The reason for responding with a statement rather than asking a question is a practical one: a well-formed reflective statement is less likely than a question to evoke defensiveness and more likely to encourage continued exploration.

51
Q

What is reflective listening

A

Reflective listening, then, involves responding to the speaker with a statement that is not a roadblock, but rather is one’s guess about what the person means.
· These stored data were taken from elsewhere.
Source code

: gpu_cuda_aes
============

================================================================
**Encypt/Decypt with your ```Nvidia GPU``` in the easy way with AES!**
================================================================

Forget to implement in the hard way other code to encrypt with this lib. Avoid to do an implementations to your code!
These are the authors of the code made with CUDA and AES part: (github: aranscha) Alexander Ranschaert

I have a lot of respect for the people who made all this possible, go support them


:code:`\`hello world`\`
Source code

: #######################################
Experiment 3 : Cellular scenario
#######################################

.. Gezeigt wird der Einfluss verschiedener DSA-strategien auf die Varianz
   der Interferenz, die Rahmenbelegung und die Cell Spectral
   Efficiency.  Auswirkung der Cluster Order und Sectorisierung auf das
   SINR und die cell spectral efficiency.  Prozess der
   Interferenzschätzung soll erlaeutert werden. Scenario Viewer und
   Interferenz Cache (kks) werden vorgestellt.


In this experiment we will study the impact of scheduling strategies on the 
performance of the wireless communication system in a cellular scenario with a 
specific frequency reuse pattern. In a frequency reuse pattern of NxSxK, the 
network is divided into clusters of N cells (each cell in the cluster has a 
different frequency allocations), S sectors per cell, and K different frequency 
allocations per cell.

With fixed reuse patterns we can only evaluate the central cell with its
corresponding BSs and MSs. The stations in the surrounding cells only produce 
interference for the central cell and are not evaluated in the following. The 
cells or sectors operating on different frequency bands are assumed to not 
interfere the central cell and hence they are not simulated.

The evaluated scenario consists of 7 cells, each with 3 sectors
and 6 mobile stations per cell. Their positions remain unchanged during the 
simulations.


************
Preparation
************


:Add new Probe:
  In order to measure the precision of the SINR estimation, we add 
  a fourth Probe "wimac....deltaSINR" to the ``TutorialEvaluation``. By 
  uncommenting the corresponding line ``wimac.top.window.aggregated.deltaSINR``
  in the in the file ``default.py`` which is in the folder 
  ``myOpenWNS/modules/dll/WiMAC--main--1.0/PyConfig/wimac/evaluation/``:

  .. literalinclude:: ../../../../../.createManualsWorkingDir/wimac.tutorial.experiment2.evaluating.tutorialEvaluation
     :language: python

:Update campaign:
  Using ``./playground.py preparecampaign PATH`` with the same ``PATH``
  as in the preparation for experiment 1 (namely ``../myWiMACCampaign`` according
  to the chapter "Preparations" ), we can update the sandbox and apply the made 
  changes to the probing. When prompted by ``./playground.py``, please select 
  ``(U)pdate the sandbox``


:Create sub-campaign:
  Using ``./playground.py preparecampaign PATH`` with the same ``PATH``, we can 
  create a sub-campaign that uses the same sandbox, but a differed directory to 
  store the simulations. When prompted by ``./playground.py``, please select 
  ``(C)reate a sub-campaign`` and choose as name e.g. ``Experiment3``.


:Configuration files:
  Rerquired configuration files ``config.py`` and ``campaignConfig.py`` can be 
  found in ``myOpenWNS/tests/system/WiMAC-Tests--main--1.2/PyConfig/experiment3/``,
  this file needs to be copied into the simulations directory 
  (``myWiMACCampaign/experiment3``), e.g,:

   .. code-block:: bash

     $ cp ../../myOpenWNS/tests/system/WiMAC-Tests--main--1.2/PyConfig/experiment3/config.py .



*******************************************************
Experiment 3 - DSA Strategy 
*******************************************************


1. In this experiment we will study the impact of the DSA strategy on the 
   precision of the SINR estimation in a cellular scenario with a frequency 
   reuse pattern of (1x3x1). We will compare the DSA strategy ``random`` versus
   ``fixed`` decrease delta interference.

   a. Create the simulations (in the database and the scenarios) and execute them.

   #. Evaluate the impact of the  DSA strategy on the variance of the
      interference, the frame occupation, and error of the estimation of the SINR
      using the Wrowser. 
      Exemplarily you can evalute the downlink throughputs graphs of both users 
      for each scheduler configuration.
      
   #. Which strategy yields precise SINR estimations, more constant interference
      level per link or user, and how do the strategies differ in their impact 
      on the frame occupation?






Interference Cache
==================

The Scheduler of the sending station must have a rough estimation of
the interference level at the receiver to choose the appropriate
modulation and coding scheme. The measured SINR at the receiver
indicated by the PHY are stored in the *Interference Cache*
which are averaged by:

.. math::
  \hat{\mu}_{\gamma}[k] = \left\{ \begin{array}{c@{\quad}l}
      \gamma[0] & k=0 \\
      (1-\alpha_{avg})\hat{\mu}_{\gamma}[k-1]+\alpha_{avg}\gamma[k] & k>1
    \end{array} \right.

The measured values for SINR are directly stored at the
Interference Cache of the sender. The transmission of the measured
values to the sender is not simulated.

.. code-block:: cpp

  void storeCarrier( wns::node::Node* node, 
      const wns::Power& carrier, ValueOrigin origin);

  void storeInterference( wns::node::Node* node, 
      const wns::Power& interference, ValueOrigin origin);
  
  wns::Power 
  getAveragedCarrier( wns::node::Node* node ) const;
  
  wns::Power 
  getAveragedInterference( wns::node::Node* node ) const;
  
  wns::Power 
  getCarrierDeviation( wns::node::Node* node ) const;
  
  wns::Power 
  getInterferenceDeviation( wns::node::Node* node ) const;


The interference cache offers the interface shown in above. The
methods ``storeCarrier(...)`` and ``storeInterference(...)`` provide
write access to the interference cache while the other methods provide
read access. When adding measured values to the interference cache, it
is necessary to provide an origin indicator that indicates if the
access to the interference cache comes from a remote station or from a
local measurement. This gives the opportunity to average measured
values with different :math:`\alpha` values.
It’s possible to turn almost any question into a reflective statement. When you’re first practicing, one way to form a reflection is first to think the question, “Do you mean that you . . . ?” Then remove the question words at the front (“ Do you mean that”) and inflect your voice downward at the end to make a statement.

52
Q

Different kinds of reflections

A
  1. Simple Reflection: Parrot Phrasing

2. Complex Reflection: Continuing the paragraph,

53
Q

Difference between simple and complex reflections

A

A simple reflection is limited to what shows above the water, the content that has actually been expressed, whereas a complex reflection makes a guess about what lies beneath the surface.

54
Q

When using reflections why is it better to undershoot than overshoot

A

As a general principle, if you overstate the intensity of an expressed emotion, the person will tend to deny and minimize it, backing off from the original statement. On the other hand, if you slightly understate the expressed intensity of emotion, the person is more likely to continue exploring and telling you about it. When reflecting emotion, err on the side of undershooting if you want the person to continue exploring it:

55
Q

Was Carl Rogers truly non-directive in his approach with clients?

A

Carl Rogers maintained that he was nondirective in counseling, but his student Charles Truax (1966) coded audiotapes of Rogers’s sessions and found that he was differentially “reinforcing” certain kinds of client statements while letting others pass without reflection or comment. It is truly difficult to respond unconditionally to whatever clients say. It is easy, though, to be unaware of how one is influencing direction.

56
Q

If it is not possible to be truly non-directive, then how should questions and reflections be applied?

A

In the direction of accelerating change

57
Q

How to avoid the question-answer trap in the engagement process

A

follow each question with two or three reflections, to encourage the person to reflect on their answers

58
Q

Affirming

A

to accentuate the positive. To affirm is to recognize and acknowledge that which is good including the individual’s inherent worth as a fellow human being.

People are more likely to spend time with, trust, listen to, and be open with people who recognize and affirm their strengths.